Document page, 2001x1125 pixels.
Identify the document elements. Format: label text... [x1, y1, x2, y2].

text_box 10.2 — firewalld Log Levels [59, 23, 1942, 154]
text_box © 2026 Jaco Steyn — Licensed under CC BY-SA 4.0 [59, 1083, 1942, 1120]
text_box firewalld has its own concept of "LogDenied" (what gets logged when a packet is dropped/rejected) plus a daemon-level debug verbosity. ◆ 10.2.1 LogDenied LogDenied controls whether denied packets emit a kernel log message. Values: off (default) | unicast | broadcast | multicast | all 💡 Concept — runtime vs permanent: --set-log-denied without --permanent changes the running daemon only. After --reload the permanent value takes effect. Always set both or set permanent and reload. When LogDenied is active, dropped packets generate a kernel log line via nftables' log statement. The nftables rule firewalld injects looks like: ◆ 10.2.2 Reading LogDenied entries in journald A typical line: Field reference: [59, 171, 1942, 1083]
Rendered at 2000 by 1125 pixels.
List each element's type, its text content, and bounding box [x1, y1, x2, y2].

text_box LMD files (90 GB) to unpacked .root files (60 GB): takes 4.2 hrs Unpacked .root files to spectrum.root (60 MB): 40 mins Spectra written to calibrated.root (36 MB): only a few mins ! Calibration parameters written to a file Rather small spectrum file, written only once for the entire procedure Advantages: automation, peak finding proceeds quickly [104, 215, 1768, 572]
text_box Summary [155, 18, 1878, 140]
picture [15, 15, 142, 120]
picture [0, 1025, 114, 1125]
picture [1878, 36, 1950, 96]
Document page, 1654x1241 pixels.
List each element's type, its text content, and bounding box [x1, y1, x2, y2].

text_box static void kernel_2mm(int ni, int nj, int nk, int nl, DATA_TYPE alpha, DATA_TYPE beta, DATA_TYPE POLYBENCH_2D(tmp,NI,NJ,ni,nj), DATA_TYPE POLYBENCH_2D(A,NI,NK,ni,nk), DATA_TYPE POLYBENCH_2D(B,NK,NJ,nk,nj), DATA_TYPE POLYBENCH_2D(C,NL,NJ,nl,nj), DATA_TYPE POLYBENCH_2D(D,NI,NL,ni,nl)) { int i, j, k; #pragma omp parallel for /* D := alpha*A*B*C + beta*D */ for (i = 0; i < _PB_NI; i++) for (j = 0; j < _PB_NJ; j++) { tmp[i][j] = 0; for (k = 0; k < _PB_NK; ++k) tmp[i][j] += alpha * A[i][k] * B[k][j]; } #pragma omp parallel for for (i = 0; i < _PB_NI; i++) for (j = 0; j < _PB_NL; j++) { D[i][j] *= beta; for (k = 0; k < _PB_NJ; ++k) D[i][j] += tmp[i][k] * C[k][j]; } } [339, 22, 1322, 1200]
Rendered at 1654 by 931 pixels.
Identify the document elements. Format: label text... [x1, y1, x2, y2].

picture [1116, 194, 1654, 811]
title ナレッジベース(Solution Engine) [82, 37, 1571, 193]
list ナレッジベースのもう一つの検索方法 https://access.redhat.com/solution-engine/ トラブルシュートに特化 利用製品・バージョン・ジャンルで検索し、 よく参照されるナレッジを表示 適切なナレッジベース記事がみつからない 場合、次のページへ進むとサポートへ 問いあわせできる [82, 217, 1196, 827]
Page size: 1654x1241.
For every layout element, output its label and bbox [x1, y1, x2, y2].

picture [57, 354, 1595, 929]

++++++

# Written request
Update the listing above by replacing every occurrence of "bounding box" with "bounding rectangle". Change nothing else and reproduce every other line as it stands.

# Task output
Document page, 2001x1125 pixels.
Identify the document elements. Format: label text... [x1, y1, x2, y2].

text_box 10.2 — firewalld Log Levels [59, 23, 1942, 154]
text_box © 2026 Jaco Steyn — Licensed under CC BY-SA 4.0 [59, 1083, 1942, 1120]
text_box firewalld has its own concept of "LogDenied" (what gets logged when a packet is dropped/rejected) plus a daemon-level debug verbosity. ◆ 10.2.1 LogDenied LogDenied controls whether denied packets emit a kernel log message. Values: off (default) | unicast | broadcast | multicast | all 💡 Concept — runtime vs permanent: --set-log-denied without --permanent changes the running daemon only. After --reload the permanent value takes effect. Always set both or set permanent and reload. When LogDenied is active, dropped packets generate a kernel log line via nftables' log statement. The nftables rule firewalld injects looks like: ◆ 10.2.2 Reading LogDenied entries in journald A typical line: Field reference: [59, 171, 1942, 1083]
Rendered at 2000 by 1125 pixels.
List each element's type, its text content, and bounding rectangle [x1, y1, x2, y2].

text_box LMD files (90 GB) to unpacked .root files (60 GB): takes 4.2 hrs Unpacked .root files to spectrum.root (60 MB): 40 mins Spectra written to calibrated.root (36 MB): only a few mins ! Calibration parameters written to a file Rather small spectrum file, written only once for the entire procedure Advantages: automation, peak finding proceeds quickly [104, 215, 1768, 572]
text_box Summary [155, 18, 1878, 140]
picture [15, 15, 142, 120]
picture [0, 1025, 114, 1125]
picture [1878, 36, 1950, 96]
Document page, 1654x1241 pixels.
List each element's type, its text content, and bounding rectangle [x1, y1, x2, y2].

text_box static void kernel_2mm(int ni, int nj, int nk, int nl, DATA_TYPE alpha, DATA_TYPE beta, DATA_TYPE POLYBENCH_2D(tmp,NI,NJ,ni,nj), DATA_TYPE POLYBENCH_2D(A,NI,NK,ni,nk), DATA_TYPE POLYBENCH_2D(B,NK,NJ,nk,nj), DATA_TYPE POLYBENCH_2D(C,NL,NJ,nl,nj), DATA_TYPE POLYBENCH_2D(D,NI,NL,ni,nl)) { int i, j, k; #pragma omp parallel for /* D := alpha*A*B*C + beta*D */ for (i = 0; i < _PB_NI; i++) for (j = 0; j < _PB_NJ; j++) { tmp[i][j] = 0; for (k = 0; k < _PB_NK; ++k) tmp[i][j] += alpha * A[i][k] * B[k][j]; } #pragma omp parallel for for (i = 0; i < _PB_NI; i++) for (j = 0; j < _PB_NL; j++) { D[i][j] *= beta; for (k = 0; k < _PB_NJ; ++k) D[i][j] += tmp[i][k] * C[k][j]; } } [339, 22, 1322, 1200]
Rendered at 1654 by 931 pixels.
Identify the document elements. Format: label text... [x1, y1, x2, y2].

picture [1116, 194, 1654, 811]
title ナレッジベース(Solution Engine) [82, 37, 1571, 193]
list ナレッジベースのもう一つの検索方法 https://access.redhat.com/solution-engine/ トラブルシュートに特化 利用製品・バージョン・ジャンルで検索し、 よく参照されるナレッジを表示 適切なナレッジベース記事がみつからない 場合、次のページへ進むとサポートへ 問いあわせできる [82, 217, 1196, 827]
Page size: 1654x1241.
For every layout element, output its label and bbox [x1, y1, x2, y2].

picture [57, 354, 1595, 929]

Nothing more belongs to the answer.